Project 1: Integrating analysis tools
This project seeks to integrate NetFlow tools or GraphBLAS with Patchwork, to feed Patchwork-captured traffic to those tools. Such tools have already been packaged to run on FABRIC during preliminary work by IIT students, but they have not yet been integrated with Patchwork. By integrating such a tool, the student will research a pathway for other researchers to use third-party analysis tools with Patchwork for their experiments.
Project 2: Adding custom analyses
Currently the Patchwork dashboard does not show flow-level information of network traffic.Flow-level information provides granular insights into the characteristics of network traffic. While this analysis was carried out as part of the Patchwork paper, it is not yet integrated with the dashboard. The goal of this project is to port over this analysis to be included in the dashboard. Then, using that integration, the student will have a foundation on which they can research different types of flow-level analyses and explore trade-offs.
Student Outcomes. As a result of these projects, the student will learn about the challenges and techniques related to network monitoring, and will gain skills for diagnosing, measuring, and debugging networks and their monitors. Students will also contribute to Jupyter notebooks and will be encouraged to present or write up their work. These notebooks will be open-sourced for the benefit of the FABRIC community, and will serve to demonstrate the diagnosis, measurement, and debugging of distributed systems over FABRIC. Students will be mentored to prepare a demo about their work, and they will also be invited to integrate their work for display in Patchwork’s dashboard.
AI-Assisted Medical Imaging
AI-assisted medical imaging combines networking, image processing, machine learning, and visualization to enable real-time analysis of medical images for clinical decision-making. This research addresses challenges such as high-quality image acquisition, optimized data transfer, algorithm development, and clinically relevant visualization.

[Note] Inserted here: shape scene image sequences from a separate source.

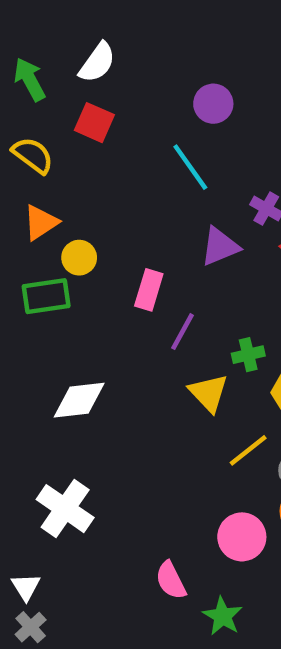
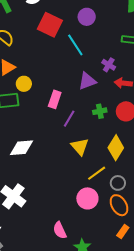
red square: (94, 123) -> (50, 25), moved, size x1.4
green cross: (248, 355) -> (100, 111), moved
pink circle: (242, 537) -> (87, 198), moved

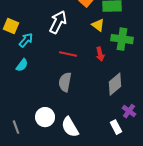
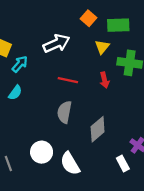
white arrow: (58, 22) -> (56, 43), turned 40
yellow triangle: (98, 25) -> (102, 47), turned 32
gray diamond: (115, 84) -> (98, 129), moved

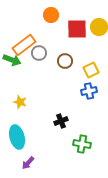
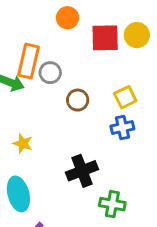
orange rectangle: (24, 45) -> (29, 61), turned -40
brown circle: (65, 61) -> (78, 100), moved
black cross: (61, 121) -> (82, 171), size x1.5

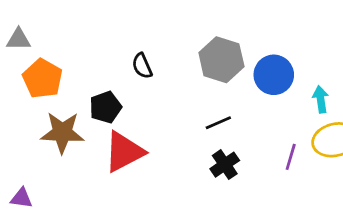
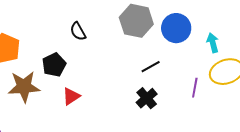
black line: (218, 123) -> (151, 67), moved
red triangle: (124, 152) -> (71, 96), size x0.6

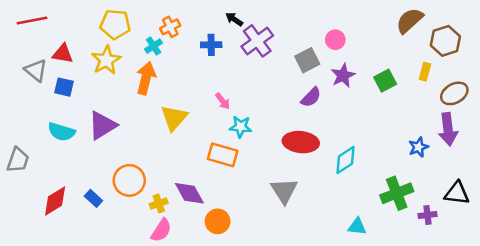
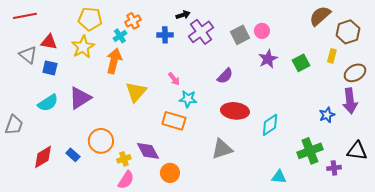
black arrow: (234, 19) -> (183, 15), turned 128
gray square: (307, 60) -> (240, 35), moved
purple semicircle: (311, 97) -> (225, 76), moved
cyan semicircle: (61, 132) -> (48, 103), turned -50
gray triangle: (284, 191) -> (222, 149), turned 45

Students in this project area will use the NSF FABRIC testbed—along with resources from Chameleon and a high-resolution Philips ultrasound system at Clemson University—to provision, configure, and deploy experiments in AI-assisted medical imaging. Students will explore end-to-end systems, including software, compute, and networking resources, and may investigate machine learning performance or image visualization methods.
Project 1:Machine learning across FABRIC and Chameleon
In this project, the student will learn to use FABRIC Artifact Manager to create experiments across FABRIC and Chameleon, retrieve data from a remote archive and move them to Chameleon GPU nodes, and perform machine learning on them. Students can either choose their own machine learning example or be guided with our medical imaging example.

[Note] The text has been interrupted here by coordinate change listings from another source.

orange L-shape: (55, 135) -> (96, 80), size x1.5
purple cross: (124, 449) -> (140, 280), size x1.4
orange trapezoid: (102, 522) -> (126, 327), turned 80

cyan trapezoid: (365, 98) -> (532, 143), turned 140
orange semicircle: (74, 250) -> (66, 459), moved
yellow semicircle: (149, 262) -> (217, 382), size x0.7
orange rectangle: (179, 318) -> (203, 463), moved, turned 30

Project 2: Secure streaming of medical ultrasound video and images across SciStream
In this project, the student will learn to use FABRIC Artifact Manager to create an experiment with SciStream secure transport between two FABRIC nodes and then explore adaptive streaming solutions on it. Students will explore available adaptive streaming software online. In addition, students can explore advanced compression techniques.
Student Outcomes: REU students will gain hands-on experience designing and running multi-site FABRIC experiments, interfacing with external testbeds, measuring network performance, and working with medical imaging data, preparing them for research across multiple disciplines.